PAGE EXCERPT =
----------------------------------------

# CF kit



## datboimell (Aug 31, 2004)

i havent seen a CF kit for the 95 to 96 maxi's.......but ive seen them for the 97 to 99 maximas.....now would the CF kit for the 97 max fit on my 95 with no prob......or would have to do a lil modification....( shaving cutting and so on) :hal:


----------



## sentratuner (Aug 6, 2005)

No it should fit fine. It mostly depends on what kind of website your getting it from make sure you do research and make sure its a good website. I bought my body kit off of ebay and it came in and fir PERFECT no problems. My friend bought his off of some website that was supposedly respected and his was terrible it was cracked and didn't even fit now he has no rear bumper because it won't fit. So it mostly has to do with buyer beware be careful people get ripped off on body kits all the time.


----------



## datboimell (Aug 31, 2004)

i was lookin at the cf kit on www.vqpower.com ..........and i kno there good company to buy from.................... :thumbup:


----------



## PandaXpress (Aug 9, 2005)

arent they just lay overs and wont that look a lil tacky though


----------



## datboimell (Aug 31, 2004)

i dont think it would look tacky theres an orger on here that has the cf kit on......and his max is white.....i forget his name though......if u kno who u are come in and comment......he also has a cf hood, trunk, door seals, and some other stuff.......but i think it would look sick :thumbup: not tacky


----------



## nismo_maxima (Nov 10, 2003)

Hi,

The ionic dynamics CF kit wont fit your 95-96 maxima, the 95-96 front bumper is different. the 95-96 rear bumper is shorter than the 97-99. side srkirt will fit.

----------------------------------------

STORED DATA =
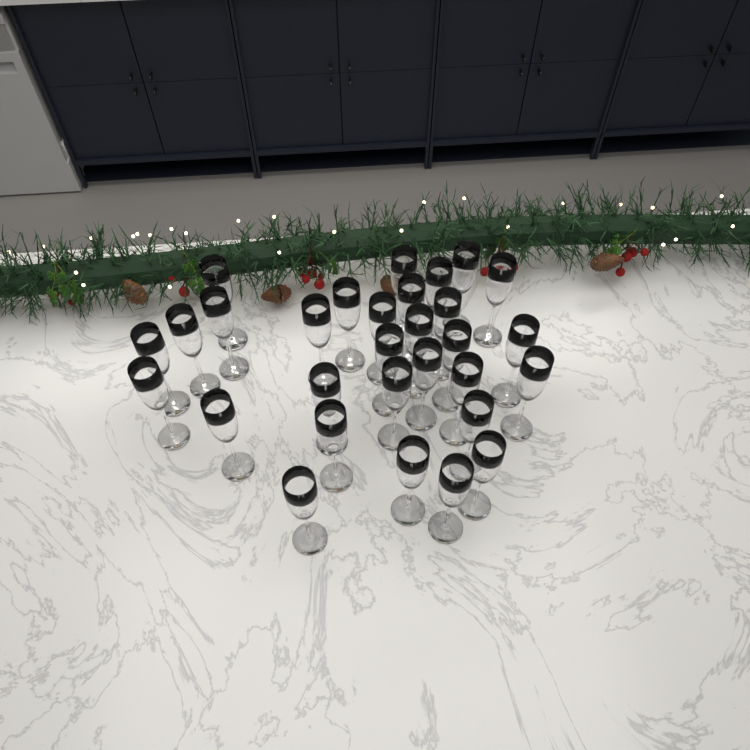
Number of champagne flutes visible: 30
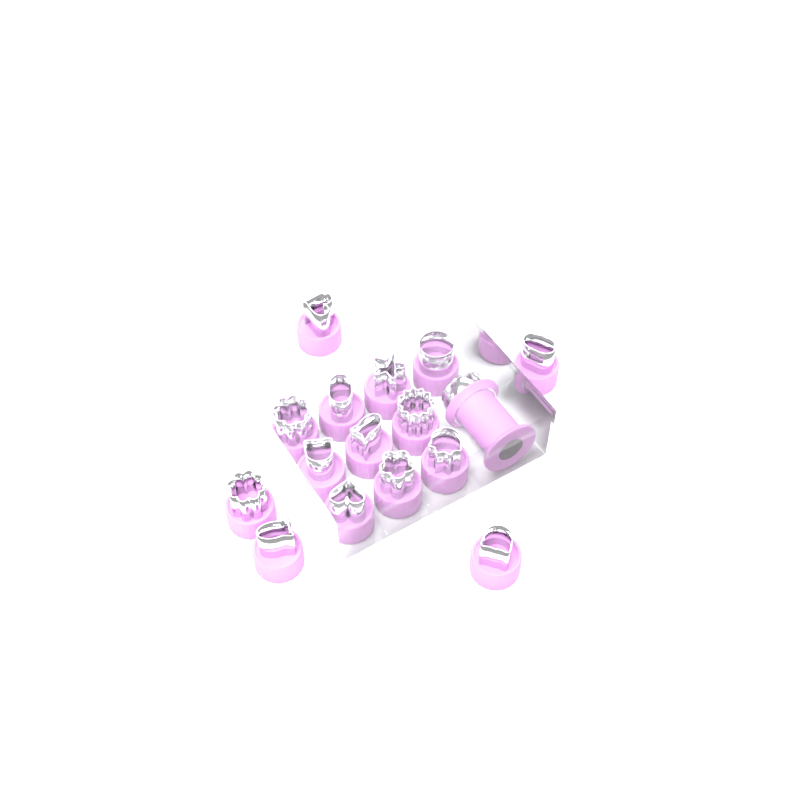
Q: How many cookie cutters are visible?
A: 15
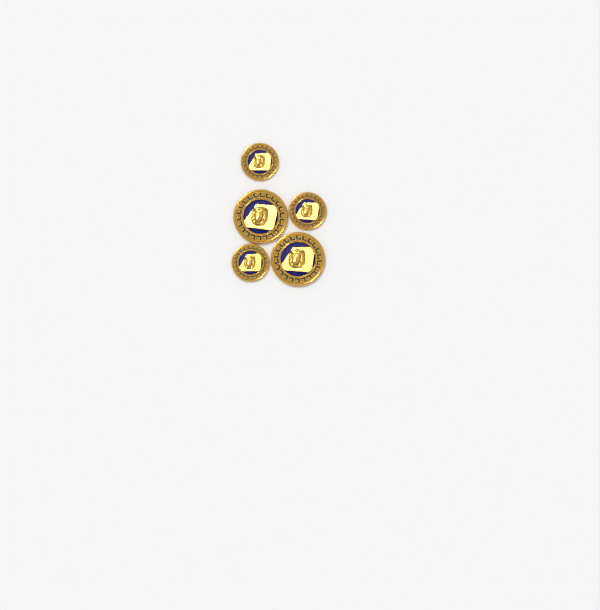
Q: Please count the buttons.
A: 5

----------------------------------------

TASKS TO COMPLETE =
1. Answer these questions about the CF kit thread.
(a) Where did sentratuner buy a body kit?
(b) What color is the Maxima of the owner datboimell mentions?
(c) Which website was datboimell looking at for the CF kit?
2. Please copy the part of the CF kit thread starting at "i dont think" and ending at "(Nov 10, 2003)".
3. Write what follows the last sentence of the CF kit thread.
The entries are separate material from the CF kit thread.

PER-TASK OUTPUTS =
1.
(a) On eBay.
(b) White.
(c) www.vqpower.com

2.
i dont think it would look tacky theres an orger on here that has the cf kit on......and his max is white.....i forget his name though......if u kno who u are come in and comment......he also has a cf hood, trunk, door seals, and some other stuff.......but i think it would look sick :thumbup: not tacky


----------



## nismo_maxima (Nov 10, 2003)

3.
We are the only company who makes carbon fiber kits for maximas, we also make carbon fiber trunks and alot stuff for the maxima. please visit our web site
www.ionicdynamics.com

If you have any other questions or want to buy any of our products please feel free to email us to

Jose Garcia [email protected] or [email protected]

Jose Gomez [email protected]

Thanks

Jose Gomez

Ps: here is a picture of my maxima with the cf kit








[/IMG]


----------



## datboimell (Aug 31, 2004)

so only the sideskirts will fit....... i need the whole kit ..... there gotta be one out there..................


----------



## Kencapel (Nov 5, 2004)

I've seen lots of 96's swapped to look like 97-99...shouldnt be hard. i was told that you just buy the front and rear bumpers and trunk lid


----------



## datboimell (Aug 31, 2004)

will there ever be any cf pieces like lip kits and wut not made for the 95's.......................................................................................................................................................i kno thers hoods, trunks...... but no lip kits......nothin.......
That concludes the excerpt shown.